The new French Act on consumer protection enacted on March 18, 2014 broadens the investigative powers of the CNIL (the French Data Protection Authority) by enabling its members and empowered agents to carry out online investigation.1
Until now, the CNIL investigative powers were limited to three main measures:
- on-site inspections, i.e. CNIL access to hardware (e.g. servers, computers, applications) on which are stored files and personal data;
- off-site inspections, i.e. CNIL written request for communication of documents or files; and
- hearing inspections, i.e. CNIL power to summon persons implementing files or their representatives to appear before the CNIL and provide useful information.

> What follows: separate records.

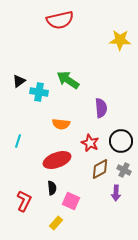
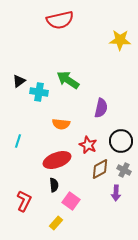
purple semicircle: rotated 18 degrees clockwise
red star: moved 2 px left, 2 px down
black semicircle: moved 2 px right, 3 px up
pink square: rotated 12 degrees clockwise
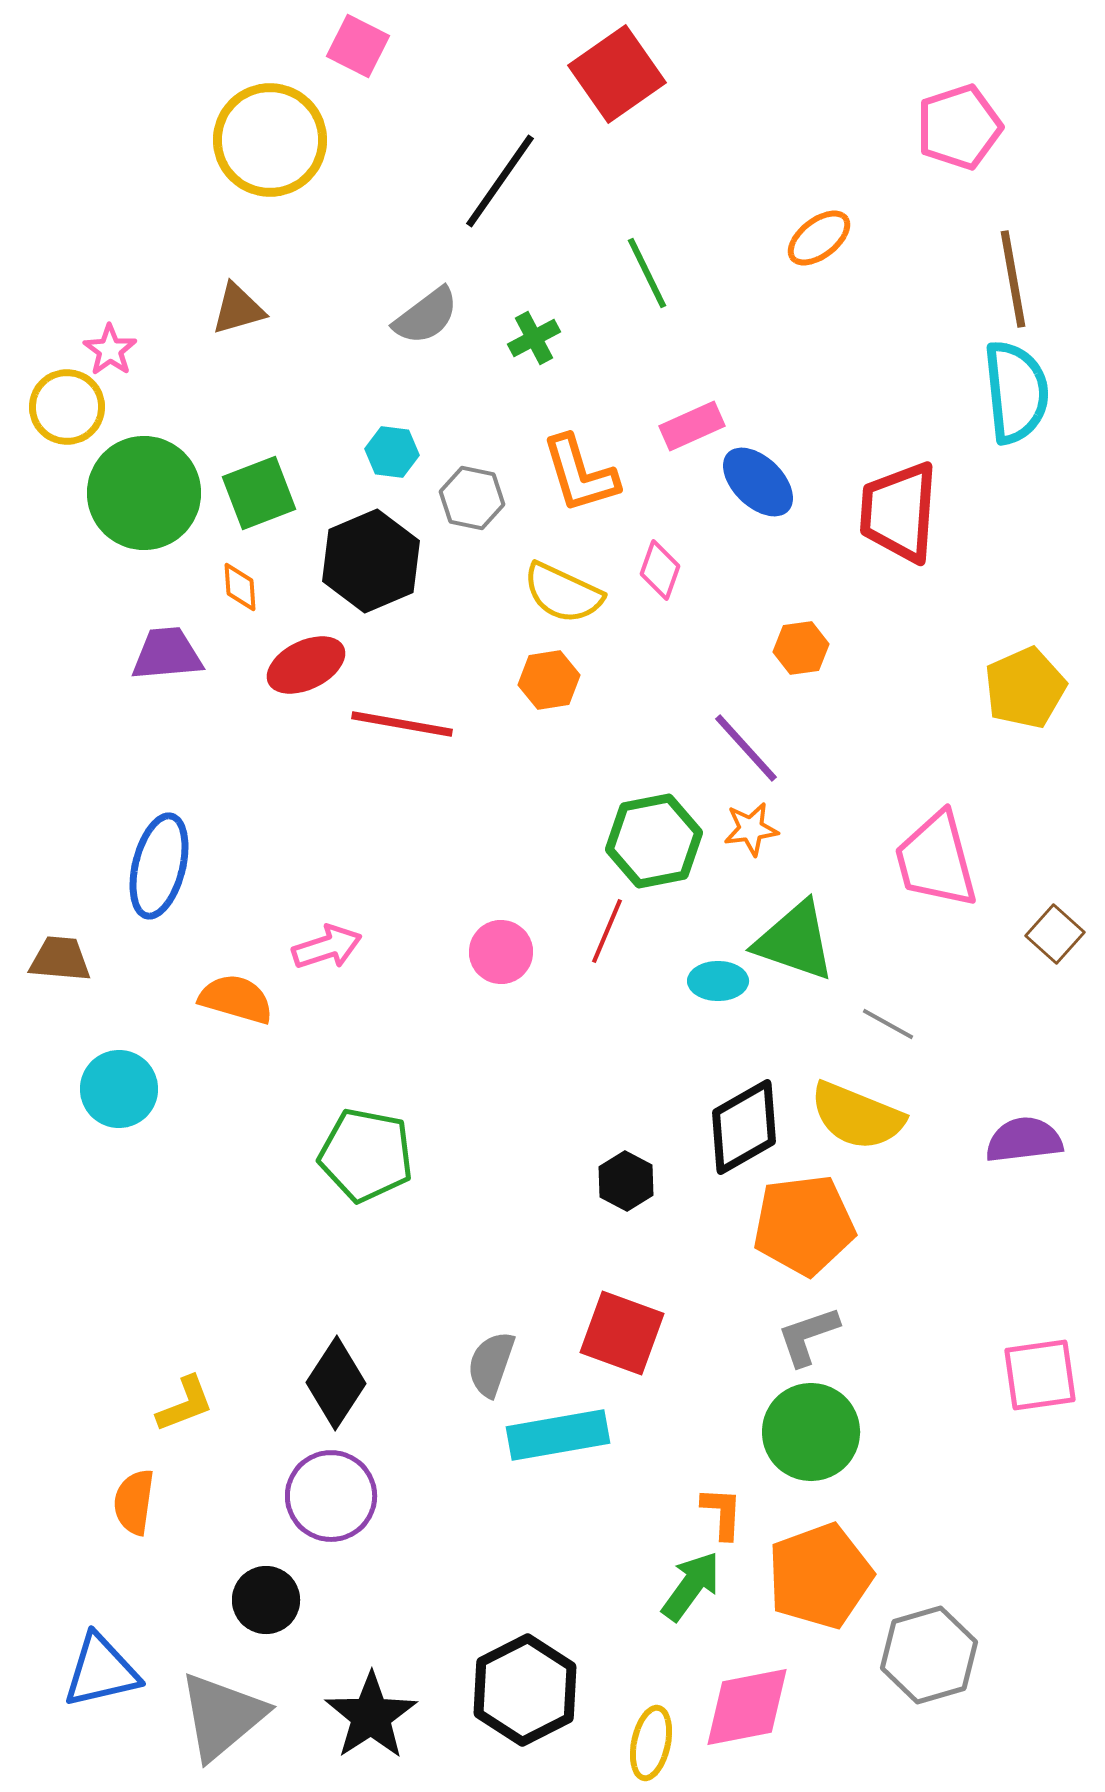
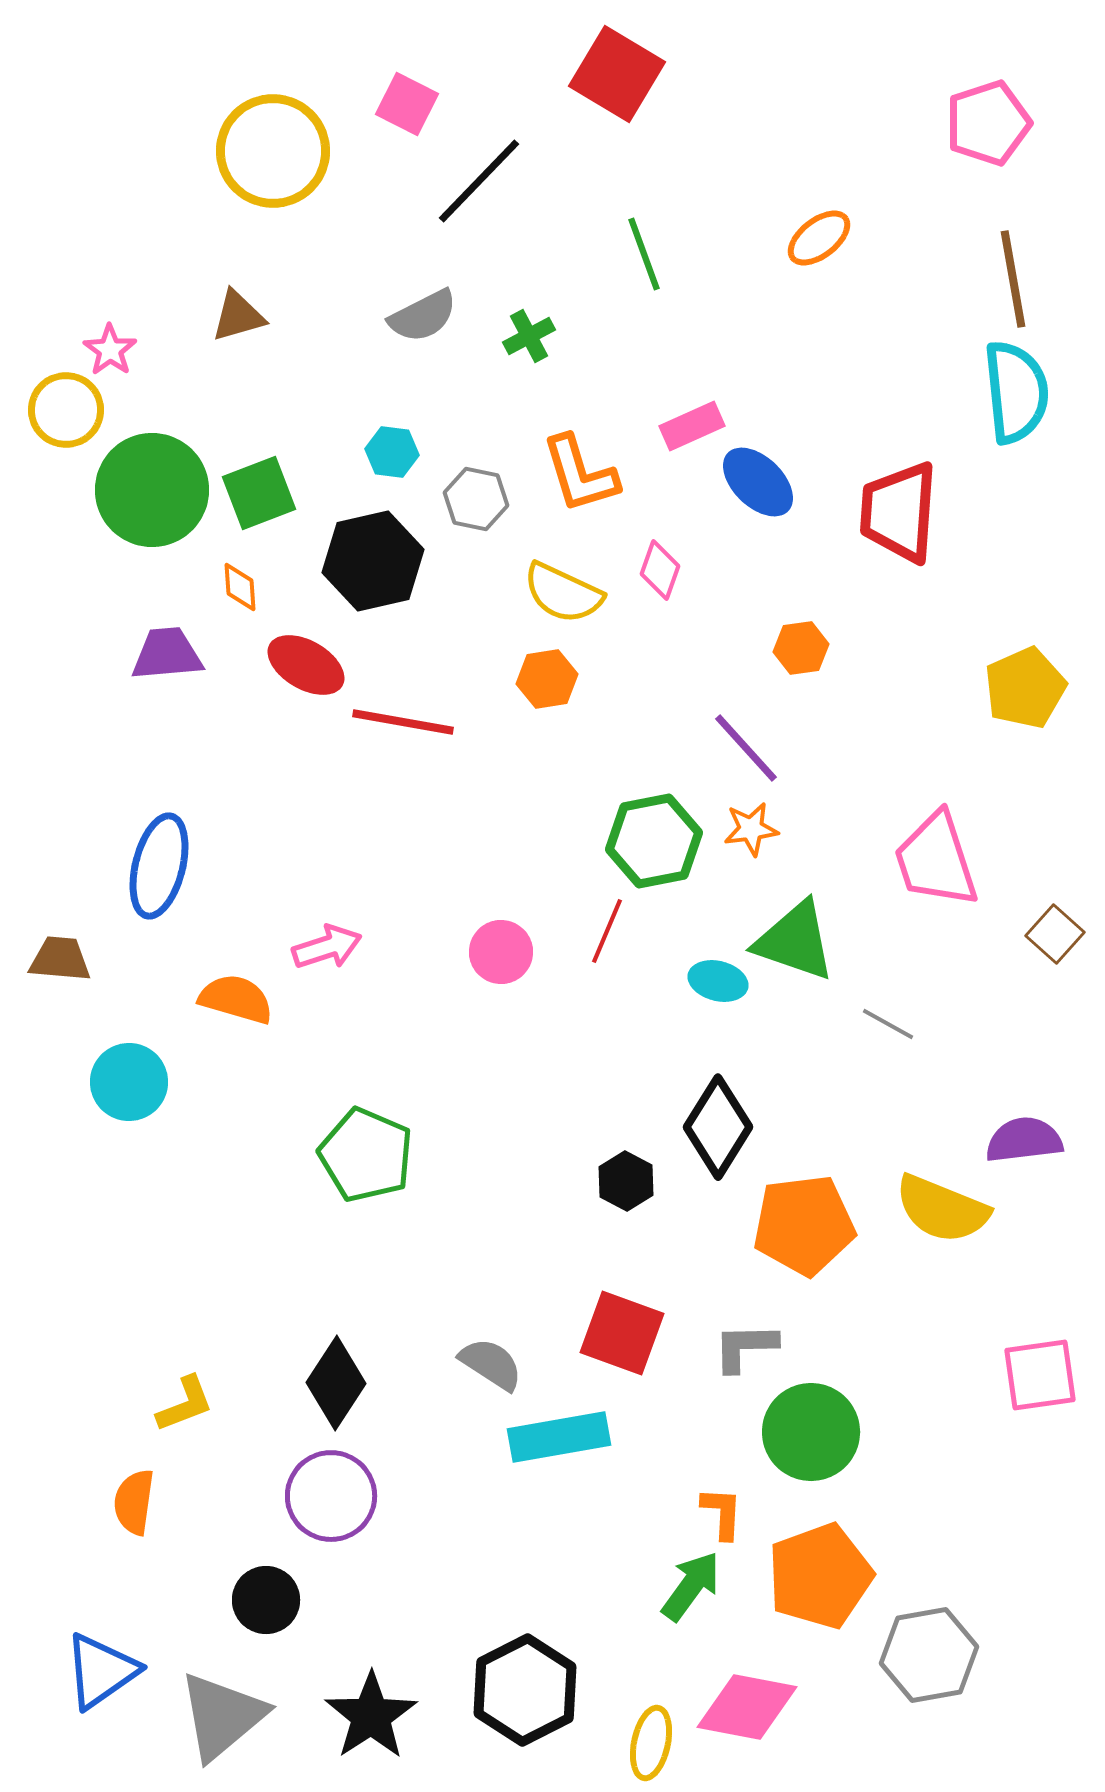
pink square at (358, 46): moved 49 px right, 58 px down
red square at (617, 74): rotated 24 degrees counterclockwise
pink pentagon at (959, 127): moved 29 px right, 4 px up
yellow circle at (270, 140): moved 3 px right, 11 px down
black line at (500, 181): moved 21 px left; rotated 9 degrees clockwise
green line at (647, 273): moved 3 px left, 19 px up; rotated 6 degrees clockwise
brown triangle at (238, 309): moved 7 px down
gray semicircle at (426, 316): moved 3 px left; rotated 10 degrees clockwise
green cross at (534, 338): moved 5 px left, 2 px up
yellow circle at (67, 407): moved 1 px left, 3 px down
green circle at (144, 493): moved 8 px right, 3 px up
gray hexagon at (472, 498): moved 4 px right, 1 px down
black hexagon at (371, 561): moved 2 px right; rotated 10 degrees clockwise
red ellipse at (306, 665): rotated 56 degrees clockwise
orange hexagon at (549, 680): moved 2 px left, 1 px up
red line at (402, 724): moved 1 px right, 2 px up
pink trapezoid at (936, 860): rotated 3 degrees counterclockwise
cyan ellipse at (718, 981): rotated 14 degrees clockwise
cyan circle at (119, 1089): moved 10 px right, 7 px up
yellow semicircle at (857, 1116): moved 85 px right, 93 px down
black diamond at (744, 1127): moved 26 px left; rotated 28 degrees counterclockwise
green pentagon at (366, 1155): rotated 12 degrees clockwise
gray L-shape at (808, 1336): moved 63 px left, 11 px down; rotated 18 degrees clockwise
gray semicircle at (491, 1364): rotated 104 degrees clockwise
cyan rectangle at (558, 1435): moved 1 px right, 2 px down
gray hexagon at (929, 1655): rotated 6 degrees clockwise
blue triangle at (101, 1671): rotated 22 degrees counterclockwise
pink diamond at (747, 1707): rotated 22 degrees clockwise
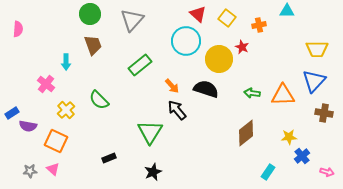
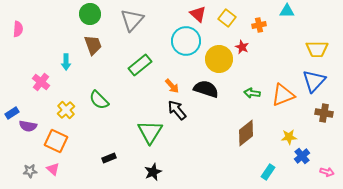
pink cross: moved 5 px left, 2 px up
orange triangle: rotated 20 degrees counterclockwise
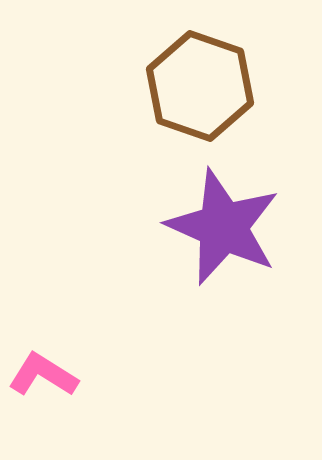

The modified French Data Protection Act now allows the CNIL to perform remote investigation to identify any violations to the French Data Protection Act. According to the CNIL, such new power will notably be used to monitor and act quickly in case of data breach, as well as ensure compliance with information notices disclosed on online forms and with modalities of collection of data subject's consent with regard to electronic prospecting.2
The CNIL will perform such remote investigation on the basis of any accessible online content including information negligently made available or disclosed by a third party, and, where appropriate, will access and remain in automatic processing systems for the time necessary for its findings.3 Despite such convoluted wording, the CNIL quickly pointed out that this new power will not grant it the possibility to bypass the technical security measures put in place in order to secure websites.4
Findings will then be compiled in the form of an official report that will be enforceable against the organizations investigated. There may be some hesitation regarding the conclusive force of such reports, since this new CNIL power does not provide procedural safeguards. In particular, contrary to reports following on-site and/or off-site inspections that would be drafted on a contradictory basis, reports following an online investigation would not be established in accordance with the adversarial principle.5 Besides, the modified French Data Protection Act does not provide for the possibility for the organizations investigated to refuse such online investigation (such as in the on-site inspection).6
It remains to be seen whether the CNIL will take additional steps to enhance the probative value of its observations and follow for instance the example of French bailiffs that are subject to stringent requirements before ascertaining illegal activity online, including but not limited to clearing the cache memory of their web browsers.
This new power is likely to significantly increase the number of investigations undertaken by the CNIL, which has already performed 414 audits in 2013, therefore requiring persons operating personal data further compliance with the data protection legal framework.